In our current state of discourse where every issue is highly politicized, an oft-repeated mantra is that “we'd all be better off if only we had government-run health care.” Make no mistake, private insurers pay a large portion of the bill, but the government does run health care. But look at what works and what doesn't in our current health care system, and the parts that might be classified as disasters can usually be traced to one source: the government.
The United States has a critical shortage of physicians. Who determines how many physicians are trained each year to provide supply to meet demand? The government. Specifically, there is a national shortage of primary care physicians. Why aren't there more primary care physicians? Because the government's payment system dissuades new physicians from going into primary care.
If you've wondered why your doctor now stares at the computer while you talk, creating a disconnect that harms the doctor-patient relationship and disenfranchises patients, thank the government. The thousands of mouse clicks doctors make every shift, the inordinate amount of time doctors spend on the computer, and the decrease in efficiency caused by electronic medical records are all courtesy of government mandates.
The government is now trying to reject the evils of the fee-for-service system, but it's the government's system, replete with ridiculous rules of reimbursement that have little to do with medicine, fairness, or common sense.
Most of us pay a pretty penny for an ED visit, and the government has made co-pays illegal for Medicaid patients, encouraging them to come to the emergency department for a pregnancy test rather than buying one in their local drug store. It also encourages them to bring their child to the ED so they can get a prescription for a bottle of Children's Tylenol rather than paying for it out of pocket.
The government has publicly blamed emergency physicians in my state of Washington for the abuse of emergency departments by Medicaid patients. The irony is that the federal government requires emergency departments to see everyone who comes to the ED, and the state government blames us for seeing them. Want more irony? Despite the state's “ER is for Emergencies” campaign, when the government wants something done that is clearly not an emergency, such as a routine physical on a child taken into state custody, where do they send these patients for nonemergent care? That's right: the emergency department.
Americans pay more for the same prescription drugs than any other country because the government has failed to control drug costs as most other countries have.

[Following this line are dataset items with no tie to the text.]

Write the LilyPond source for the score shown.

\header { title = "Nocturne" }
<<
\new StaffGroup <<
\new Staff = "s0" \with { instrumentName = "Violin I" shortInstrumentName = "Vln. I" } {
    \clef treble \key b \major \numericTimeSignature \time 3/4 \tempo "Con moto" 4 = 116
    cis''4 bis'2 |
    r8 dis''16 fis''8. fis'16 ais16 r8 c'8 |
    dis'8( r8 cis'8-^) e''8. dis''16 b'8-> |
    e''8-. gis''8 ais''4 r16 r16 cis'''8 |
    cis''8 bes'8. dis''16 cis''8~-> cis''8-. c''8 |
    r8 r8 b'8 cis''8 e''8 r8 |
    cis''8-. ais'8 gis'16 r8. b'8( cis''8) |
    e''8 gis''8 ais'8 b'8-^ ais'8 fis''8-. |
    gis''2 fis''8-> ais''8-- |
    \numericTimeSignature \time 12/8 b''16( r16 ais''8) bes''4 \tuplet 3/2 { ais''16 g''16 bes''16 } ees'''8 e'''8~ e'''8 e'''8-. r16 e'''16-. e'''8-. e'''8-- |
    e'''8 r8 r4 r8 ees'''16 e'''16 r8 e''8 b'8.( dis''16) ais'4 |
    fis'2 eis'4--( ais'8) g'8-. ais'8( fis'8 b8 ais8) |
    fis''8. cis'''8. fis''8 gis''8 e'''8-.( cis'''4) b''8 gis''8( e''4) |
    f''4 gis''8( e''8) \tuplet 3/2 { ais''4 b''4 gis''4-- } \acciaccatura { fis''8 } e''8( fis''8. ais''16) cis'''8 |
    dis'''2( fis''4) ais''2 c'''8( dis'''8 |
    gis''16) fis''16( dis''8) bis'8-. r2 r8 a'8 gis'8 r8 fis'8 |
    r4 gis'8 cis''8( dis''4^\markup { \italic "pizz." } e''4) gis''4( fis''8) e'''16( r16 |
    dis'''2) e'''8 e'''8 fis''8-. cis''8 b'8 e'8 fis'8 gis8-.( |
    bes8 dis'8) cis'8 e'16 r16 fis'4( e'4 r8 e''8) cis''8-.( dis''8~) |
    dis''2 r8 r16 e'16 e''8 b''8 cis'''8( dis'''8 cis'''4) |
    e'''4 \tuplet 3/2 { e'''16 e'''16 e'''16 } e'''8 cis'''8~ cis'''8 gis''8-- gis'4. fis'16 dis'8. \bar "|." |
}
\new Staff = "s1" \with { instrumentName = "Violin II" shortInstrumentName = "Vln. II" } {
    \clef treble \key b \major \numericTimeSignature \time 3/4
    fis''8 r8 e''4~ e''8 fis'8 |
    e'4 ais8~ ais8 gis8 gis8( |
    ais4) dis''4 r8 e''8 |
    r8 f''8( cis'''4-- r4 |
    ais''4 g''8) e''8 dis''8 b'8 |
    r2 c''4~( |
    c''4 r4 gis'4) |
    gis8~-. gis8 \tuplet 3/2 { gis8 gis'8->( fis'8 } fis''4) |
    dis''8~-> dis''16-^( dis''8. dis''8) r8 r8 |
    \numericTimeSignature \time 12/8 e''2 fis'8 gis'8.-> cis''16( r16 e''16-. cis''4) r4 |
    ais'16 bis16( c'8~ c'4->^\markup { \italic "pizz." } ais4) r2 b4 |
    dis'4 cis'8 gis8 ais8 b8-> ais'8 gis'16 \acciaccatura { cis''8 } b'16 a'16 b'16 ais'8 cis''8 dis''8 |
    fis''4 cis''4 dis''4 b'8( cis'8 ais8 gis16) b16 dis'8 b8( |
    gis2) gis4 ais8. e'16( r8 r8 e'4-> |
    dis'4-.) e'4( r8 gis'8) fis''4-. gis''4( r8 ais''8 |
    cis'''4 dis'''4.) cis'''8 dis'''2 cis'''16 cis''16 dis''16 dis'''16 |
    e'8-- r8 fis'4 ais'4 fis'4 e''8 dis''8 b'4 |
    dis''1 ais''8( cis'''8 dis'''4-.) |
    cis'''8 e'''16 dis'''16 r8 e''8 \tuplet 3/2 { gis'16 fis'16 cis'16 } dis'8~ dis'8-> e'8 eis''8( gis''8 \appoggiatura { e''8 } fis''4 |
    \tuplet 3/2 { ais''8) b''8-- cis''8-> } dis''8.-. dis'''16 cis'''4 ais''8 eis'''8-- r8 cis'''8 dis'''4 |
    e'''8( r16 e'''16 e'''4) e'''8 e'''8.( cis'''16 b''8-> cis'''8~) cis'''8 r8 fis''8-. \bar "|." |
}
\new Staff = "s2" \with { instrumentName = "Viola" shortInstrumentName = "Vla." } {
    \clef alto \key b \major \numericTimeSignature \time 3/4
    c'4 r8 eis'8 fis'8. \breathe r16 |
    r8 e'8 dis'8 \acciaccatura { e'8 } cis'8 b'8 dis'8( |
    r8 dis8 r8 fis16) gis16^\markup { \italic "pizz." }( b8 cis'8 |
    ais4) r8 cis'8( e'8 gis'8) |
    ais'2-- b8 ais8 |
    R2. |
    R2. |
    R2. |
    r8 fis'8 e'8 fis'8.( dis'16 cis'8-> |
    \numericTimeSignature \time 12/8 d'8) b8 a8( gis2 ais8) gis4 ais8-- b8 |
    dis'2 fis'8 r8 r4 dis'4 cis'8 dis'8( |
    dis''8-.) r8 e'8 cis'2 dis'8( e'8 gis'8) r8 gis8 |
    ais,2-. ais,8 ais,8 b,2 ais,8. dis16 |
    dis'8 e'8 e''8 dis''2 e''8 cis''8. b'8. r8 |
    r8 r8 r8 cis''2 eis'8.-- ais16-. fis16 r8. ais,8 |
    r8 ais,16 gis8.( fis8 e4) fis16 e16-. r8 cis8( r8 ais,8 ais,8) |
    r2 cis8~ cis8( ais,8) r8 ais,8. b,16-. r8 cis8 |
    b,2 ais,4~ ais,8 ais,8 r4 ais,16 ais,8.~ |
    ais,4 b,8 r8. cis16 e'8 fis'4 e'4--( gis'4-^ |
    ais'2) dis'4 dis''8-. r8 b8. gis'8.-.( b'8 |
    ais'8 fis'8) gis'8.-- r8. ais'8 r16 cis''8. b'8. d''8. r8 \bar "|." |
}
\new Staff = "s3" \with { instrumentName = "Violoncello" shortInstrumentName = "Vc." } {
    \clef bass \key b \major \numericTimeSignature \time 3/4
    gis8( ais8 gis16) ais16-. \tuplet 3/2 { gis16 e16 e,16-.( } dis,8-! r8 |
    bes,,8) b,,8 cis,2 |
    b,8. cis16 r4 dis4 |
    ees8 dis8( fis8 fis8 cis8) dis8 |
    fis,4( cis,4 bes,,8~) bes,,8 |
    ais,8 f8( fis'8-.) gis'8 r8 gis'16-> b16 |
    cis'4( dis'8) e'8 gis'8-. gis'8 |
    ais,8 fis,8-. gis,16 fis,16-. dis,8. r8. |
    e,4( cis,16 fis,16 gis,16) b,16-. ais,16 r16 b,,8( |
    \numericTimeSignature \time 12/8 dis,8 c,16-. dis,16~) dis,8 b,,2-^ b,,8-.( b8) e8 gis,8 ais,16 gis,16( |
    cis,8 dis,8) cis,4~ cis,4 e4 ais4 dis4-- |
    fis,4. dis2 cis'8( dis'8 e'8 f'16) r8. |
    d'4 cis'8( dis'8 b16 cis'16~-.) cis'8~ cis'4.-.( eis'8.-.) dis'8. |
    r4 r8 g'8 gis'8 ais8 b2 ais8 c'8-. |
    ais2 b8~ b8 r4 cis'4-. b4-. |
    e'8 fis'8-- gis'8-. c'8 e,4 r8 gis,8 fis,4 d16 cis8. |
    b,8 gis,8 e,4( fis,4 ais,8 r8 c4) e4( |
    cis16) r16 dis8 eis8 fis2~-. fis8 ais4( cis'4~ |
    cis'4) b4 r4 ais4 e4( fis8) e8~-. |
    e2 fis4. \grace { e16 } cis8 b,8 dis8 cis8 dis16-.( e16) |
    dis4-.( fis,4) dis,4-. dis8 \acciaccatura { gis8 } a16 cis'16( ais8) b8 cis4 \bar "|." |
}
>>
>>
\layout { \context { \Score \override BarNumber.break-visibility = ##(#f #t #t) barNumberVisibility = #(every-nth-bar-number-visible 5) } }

As all of us in emergency medicine know, the biggest problem facing most emergency departments is a lack of inpatient beds in hospitals. Who decides how many inpatient beds are available? In large part, the government does. Mental health capacity is even worse, with state and federal governments largely responsible for inpatient bed availability and funding, both of which are dangerously lacking.
The federal government enacted EMTALA legislation in 1986 that required emergency departments to screen and stabilize all patients regardless of their ability to pay. Since then, nearly a quarter of all emergency departments have closed while the number of ED visits has skyrocketed for 30 years, putting tremendous stress on emergency departments, hospitals, and providers. EMTALA requires emergency physicians to provide a staggering amount of uncompensated care, a policy that would not be tolerated were it thrust on any other profession.
The government establishes “quality measures” that far too often are not founded in evidence-based medicine and do not improve quality of care. The burden of regulatory compliance has suffocated the health care profession, encouraging consolidation and the movement of medical practices from being privately-owned to hospital-owned, resulting in decreased efficiency and competition and increased costs.
Prescription drug abuse has become the greatest public health threat in our country. Doctors are blamed for overprescribing powerful narcotic pain medications, but this is the direct result of government intervention in health care. The government determined that doctors were horrible at managing pain (to be fair, we were pretty bad at it), and required that pain be measured as a “vital sign” for every patient. The government also measures doctors and hospitals on how quickly patients get pain medication. The government equates patient satisfaction with quality, and intends to punish hospitals financially for low satisfaction scores, knowing that a patient unhappy about being denied pain medication will make patient satisfaction scores suffer. It should surprise no one that doctors responded to these pressures by prescribing more pain medications to be considered “good doctors” by government standards, undeniably contributing to the current epidemic.
The government has refused to pass meaningful tort reform to ensure that doctors who do the right thing yet end up with a bad outcome — something that happens in medicine and in life — aren't held legally and financially responsible.
Many doctors won't accept or treat Medicaid patients. Why? Because the government refuses to pay fair rates for their services, so those with a choice in the matter frequently opt out. Populations under the relatively complete care of the government, such as those in the VA and Medicaid systems, frequently receive substandard care.
All of these facts are contributing to a disturbingly high physician burnout rate, with more than half of U.S. doctors experiencing burnout during their careers.
By almost any public health measure, the United States lags far behind most of the civilized world, while paying far more for health care than any other country.